In the above experiments, the APV was present during the pretests and posttests, as well as during training. To test whether our results would differ if the NMDA receptor antagonist were present only during training, we used a modified experimental protocol. This protocol was the same as that used for the DNQX experiments (below). We found that APV also blocked LLH when it was present in the abdominal ganglion only during training. The mean posttest response to stimulation of the trained site after training in APV did not differ significantly from the pretest response (posttest response, 120 ± 20.7%; p > 0.4 for the comparison with the pretest response; one-sample t test; n = 4; data not shown), nor was the mean posttest response to stimulation of the untrained site in the APV experiments significantly different from the pretest response (posttest response, 106 ± 11.4%; p > 0.5 for the comparison with the pretest response). There was also no significant difference between the mean posttest responses to trained-site and untrained-site stimulation after training in APV (p > 0.5; paired t test). In contrast, in control experiments performed on animals from the same shipments that were used for the APV experiments, we observed LLH of the trained-site response. The mean posttest response to stimulation of the trained site after training in ASW was significantly habituated (posttest response, 47.5 ± 6.9%; p < 0.005 for the comparison with the pretest response; one-sample t test; n = 4; data not shown). Furthermore, the mean posttest response to trained-site stimulation was significantly less than that to untrained-site stimulation after training in ASW (p < 0.05; paired t test). The mean posttest response to stimulation of the untrained site in the ASW experiments was not significantly different from the pretest response (posttest response, 105.8 ± 16.7%; p > 0.7 for the comparison with the pretest response to untrained-site stimulation). Significantly, the posttest response to trained-site stimulation was more habituated after training in ASW than after training in APV (p < 0.03). These results support the conclusion from our other experiments involving APV (Fig. 5) that the presence of an NMDA receptor antagonist during training disrupts LLH.

Long-lasting habituation of gill withdrawal requires activation of AMPA-type receptors

It has been long believed that homosynaptic depression of transmission between the sensory and motor neurons in the abdominal ganglion, an exclusively presynaptic form of plasticity (Castellucci and Kandel, 1974; Armitage and Siegelbaum, 1998), is a cellular mechanism of habituation of the withdrawal reflex (Kandel et al., 1975). Armitage and Siegelbaum (1998) have shown that application of DNQX, an antagonist of AMPA-type receptors in Aplysia motor neurons (Dale and Kandel, 1993; Chitwood et al., 2001), does not disrupt short-term homosynaptic depression, although DNQX blocks transmission at the sensorimotor synapse. They also found that repeated application of glutamate, the sensory neuron transmitter (Dale and Kandel, 1993; Levenson et al., 2000), to the motor neuron did not depress the synaptically evoked sensorimotor EPSP. On the basis of their results Armitage and Siegelbaum concluded that activation of postsynaptic glutamate receptors was neither necessary nor sufficient for the induction of homosynaptic depression of sensorimotor synapses.

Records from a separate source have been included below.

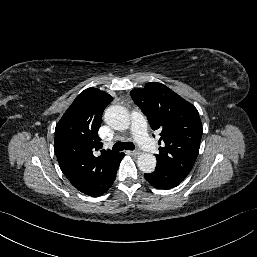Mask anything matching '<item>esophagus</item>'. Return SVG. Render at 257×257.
I'll list each match as a JSON object with an SVG mask.
<instances>
[{
    "instance_id": "1",
    "label": "esophagus",
    "mask_w": 257,
    "mask_h": 257,
    "mask_svg": "<svg viewBox=\"0 0 257 257\" xmlns=\"http://www.w3.org/2000/svg\"><path fill=\"white\" fill-rule=\"evenodd\" d=\"M140 153L141 152L139 150H134V151L131 152V155L136 157V156L140 155Z\"/></svg>"
}]
</instances>
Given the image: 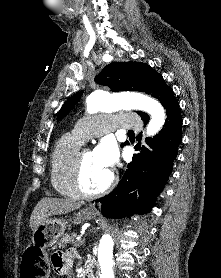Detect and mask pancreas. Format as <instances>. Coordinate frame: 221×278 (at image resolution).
Returning <instances> with one entry per match:
<instances>
[{"label":"pancreas","mask_w":221,"mask_h":278,"mask_svg":"<svg viewBox=\"0 0 221 278\" xmlns=\"http://www.w3.org/2000/svg\"><path fill=\"white\" fill-rule=\"evenodd\" d=\"M76 237V234H73V235H65L63 236L58 242H57V245L59 247H64L66 244L70 243V239H74ZM79 245V244H76V246Z\"/></svg>","instance_id":"cf45deb5"}]
</instances>
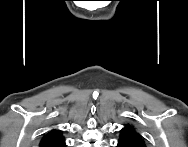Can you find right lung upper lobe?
<instances>
[{
	"label": "right lung upper lobe",
	"mask_w": 188,
	"mask_h": 147,
	"mask_svg": "<svg viewBox=\"0 0 188 147\" xmlns=\"http://www.w3.org/2000/svg\"><path fill=\"white\" fill-rule=\"evenodd\" d=\"M65 142L60 130L53 129L46 134L41 142L40 147H64Z\"/></svg>",
	"instance_id": "1"
}]
</instances>
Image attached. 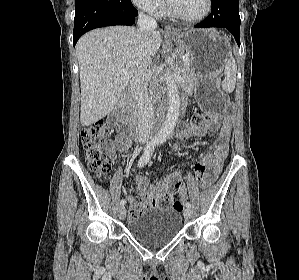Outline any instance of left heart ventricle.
<instances>
[{
    "label": "left heart ventricle",
    "mask_w": 299,
    "mask_h": 280,
    "mask_svg": "<svg viewBox=\"0 0 299 280\" xmlns=\"http://www.w3.org/2000/svg\"><path fill=\"white\" fill-rule=\"evenodd\" d=\"M171 3L178 12L189 18L200 16L206 8V0H171Z\"/></svg>",
    "instance_id": "1"
}]
</instances>
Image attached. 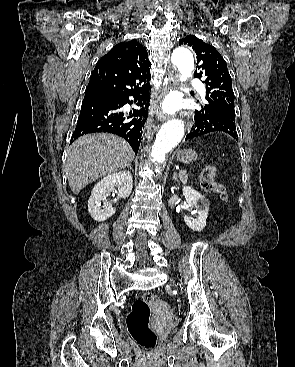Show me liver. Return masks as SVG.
I'll list each match as a JSON object with an SVG mask.
<instances>
[{
  "instance_id": "1",
  "label": "liver",
  "mask_w": 295,
  "mask_h": 367,
  "mask_svg": "<svg viewBox=\"0 0 295 367\" xmlns=\"http://www.w3.org/2000/svg\"><path fill=\"white\" fill-rule=\"evenodd\" d=\"M133 158L130 145L118 136H82L68 150L65 170L69 186L78 194L89 183L128 167Z\"/></svg>"
}]
</instances>
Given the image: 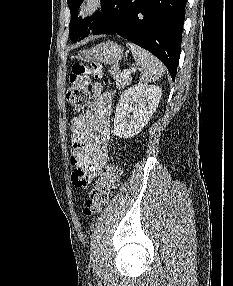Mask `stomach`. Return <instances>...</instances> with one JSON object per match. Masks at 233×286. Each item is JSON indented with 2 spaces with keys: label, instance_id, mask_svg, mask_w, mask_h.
Instances as JSON below:
<instances>
[{
  "label": "stomach",
  "instance_id": "0dacf381",
  "mask_svg": "<svg viewBox=\"0 0 233 286\" xmlns=\"http://www.w3.org/2000/svg\"><path fill=\"white\" fill-rule=\"evenodd\" d=\"M73 58L84 62H102L117 69L119 61L123 58V49L117 43L109 41L96 45L91 49L79 51Z\"/></svg>",
  "mask_w": 233,
  "mask_h": 286
}]
</instances>
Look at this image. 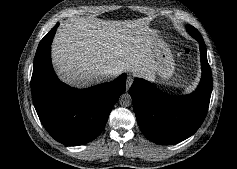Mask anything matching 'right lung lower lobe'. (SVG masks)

We tested whether activation of postsynaptic AMPA-type receptors was necessary for the induction of LLH. We infused DNQX (500 μm in ASW with 0.2% DMSO) into the abdominal ganglion during habituation training. To give adequate time for the drug to be washed in and washed out of the abdominal ganglion, we modified our basic experimental protocol. In these experiments, there was a 1 hr rest period between the end of the pretests and the onset of habituation training. DNQX was introduced into the abdominal artery immediately after the pretests and was present throughout the training. After the last block of training, there was a 2 hr rest period during which the DNQX was washed out of the abdominal ganglion (using ASW with 0.2% DMSO). Another modification in the protocol was that there were two pretests to both the trained and untrained sites (the pretests were administered alternately to the two sites at 5 min intervals). Each of the sites also received two posttests (also administered alternately to the sites at 5 min intervals). The presence of DNQX during habituation training blocked the induction of LLH (Fig. 6A). The mean posttest response of the gill to trained-site stimulation (108.4 ± 10.6%) was not significantly different from the pretest response (p > 0.6; n = 6). Furthermore, the mean posttest response to trained-site stimulation was not significantly different from that to untrained-site stimulation (140.6 ± 23.5%; p > 0.2). Control experiments were performed using a protocol identical to that used in the DNQX experiments, as well as animals from the same shipments. The abdominal artery was infused with ASW and 0.2% DMSO throughout the control experiments. The habituation training induced LLH of gill withdrawal in the control experiments (Fig. 6B). The mean posttest response to stimulation of the trained site was 61.9 ± 3.2% (p < 0.04; n = 6). Also, the mean posttest response to trained-site stimulation was significantly less than the mean posttest response to untrained-site stimulation (113.2 ± 12.2%; p < 0.04) in the control experiments. Finally, the mean posttest response to trained-site stimulation was significantly greater in the DNQX experiments than in the control experiments (p < 0.003).

Figure 6.

Figure 6.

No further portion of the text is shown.